Health Insurance Tax and Employer Mandate to Hit Small Businesses Hardest

Published June 13, 2013

Beginning in 2014, the effects of a new Health Insurance Tax under President Obama’s health care law could result in the loss of jobs and employer-provided health insurance for many employees in small businesses above the fifty employee threshold.

HIT is a federal tax on health insurance firms based on the policies they sell to individuals and companies. It is designed to raise more than $100 billion in 2014-2024, representing just one of numerous taxes and fees designed to help pay for the president’s massive health care overhaul.

Small businesses are concerned the new tax, which begins next year, will undermine Obama’s claim that his law will lower the costs of health insurance. Instead, policy experts worry the federal health care reform will increase  premium costs, forcing many small businesses to cut jobs and dump their employer-provided health insurance altogether, sending their employees to look for insurance in the government’s health care exchanges.

Most Will See Premium Hikes

Devon Herrick, a senior fellow at the National Center for Policy Analysis, a public policy think tank located in Dallas, Texas, maintains HIT will not be applied evenly. Because most large corporations self-insure their workforce, he warns insurance companies will pass the costs directly to small businesses, the vast majority of which purchase coverage in the fully insured market.

“The smallest firms—those employing less than 50 workers—will not face penalties. Larger firms can satisfy their obligation by paying a $2,000 fine. Thus the incentive is for smaller firms to not expand beyond 50 workers, and for larger firms to pay a $2,000 fine rather than provide health coverage costing far more,” said Herrick.

Jonathan Ingram, a senior fellow for health policy and pension reform at the Illinois Policy Institute, agrees.

“ObamaCare comes with taxes like this. It’s a way for the administration to say it is prefunded even though it’s not. Small businesses and individuals are going to be paying the brunt, and combined with other taxes this will cause insurance premiums to go through the roof,” said Ingram.

Small Businesses Concerned

Ryan Thorn owns a small insurance planning firm near Salt Lake City. In May he told lawmakers, during a congressional hearing of the House Small Business Committee’s Subcommittee on Health Care and Technology, that many of the small business owners he deals with have told him they are “scared to death” of the new tax.

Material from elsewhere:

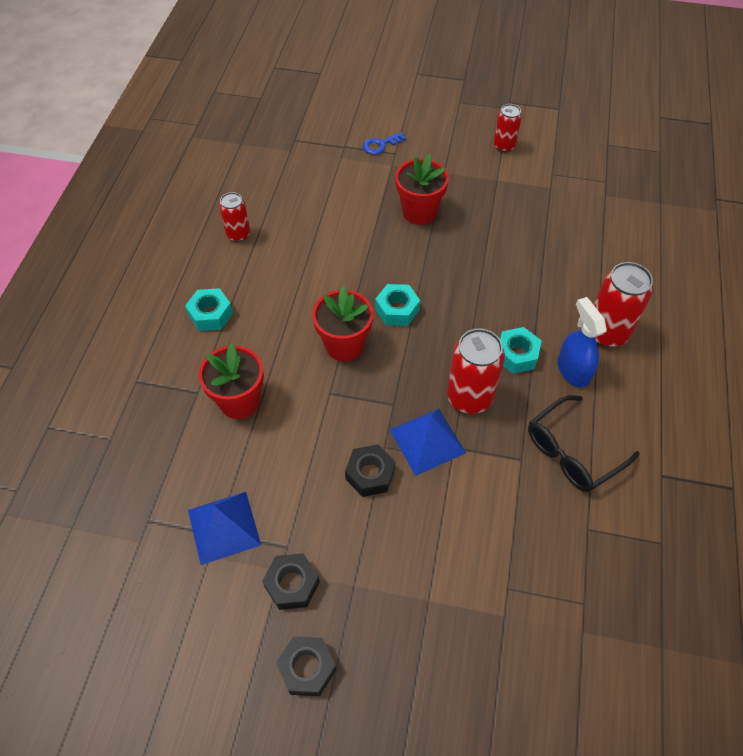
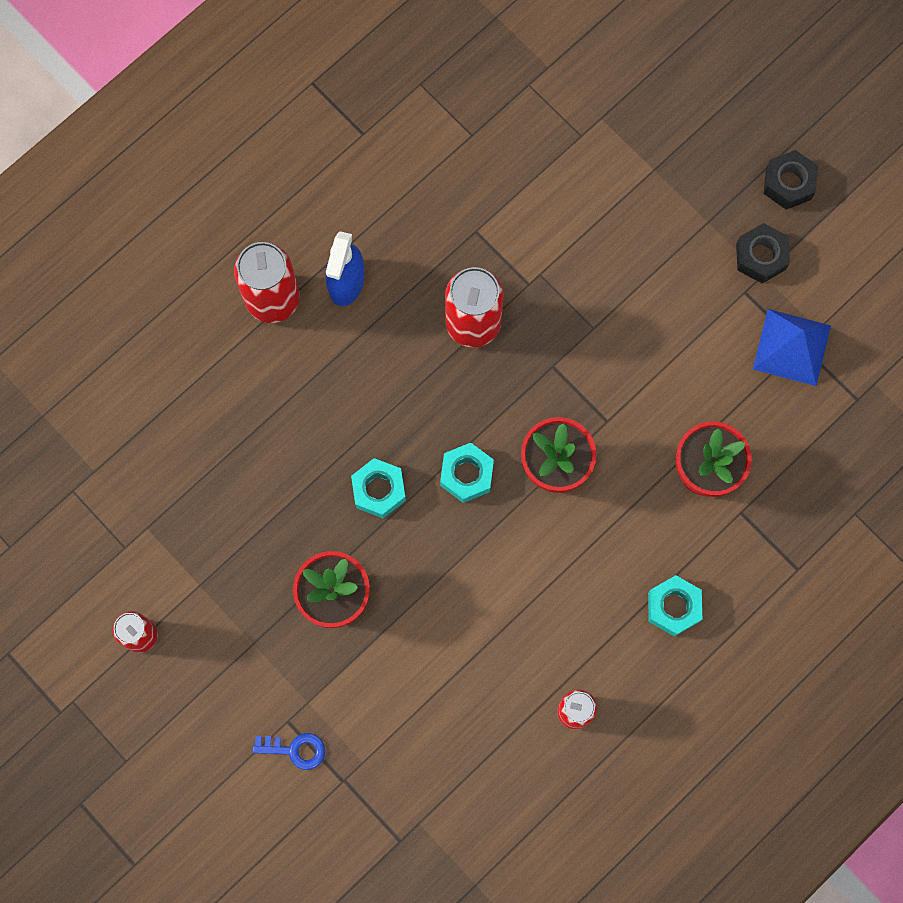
camera: 145 degrees left, 20 degrees up
(370, 474) = (626, 309): black nut -> none
(427, 441) = (549, 306): blue pyramid -> none
(516, 355) = (387, 336): turquoise nut -> turquoise nut (379, 490)
(572, 452) = (423, 206): black glasses -> none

“HIT is a big share of how ObamaCare is going to be funded. All these small businesses are now being asked to shoulder this huge burden in a bad economy, and it scares the daylights out of them. Insurance premiums for an individual are expected to go up by $200, and for a family they are expected to rise by about $500 next year. They’re throwing their hands in the air,” said Thorn.

Thorn says his clients are making plans on how to deal with the new tax.

“Having small businesses and the individual market pay for this is wrong. There are better ways to do this,” Thorn said. “ObamaCare is a massive bill that could have been broken apart piece by piece. Instead, we’ve got this monstrosity that is going to control 1/6th of our entire GDP. It’s scary how much control we are giving our government.”

Accusation of Cronyism

John Dunn, a physician, lawyer, and policy advisor for The Heartland Institute, expressed grave concerns about the unintended consequences of the employer mandate in general, particularly given the ability of the administration to distribute exemptions from it.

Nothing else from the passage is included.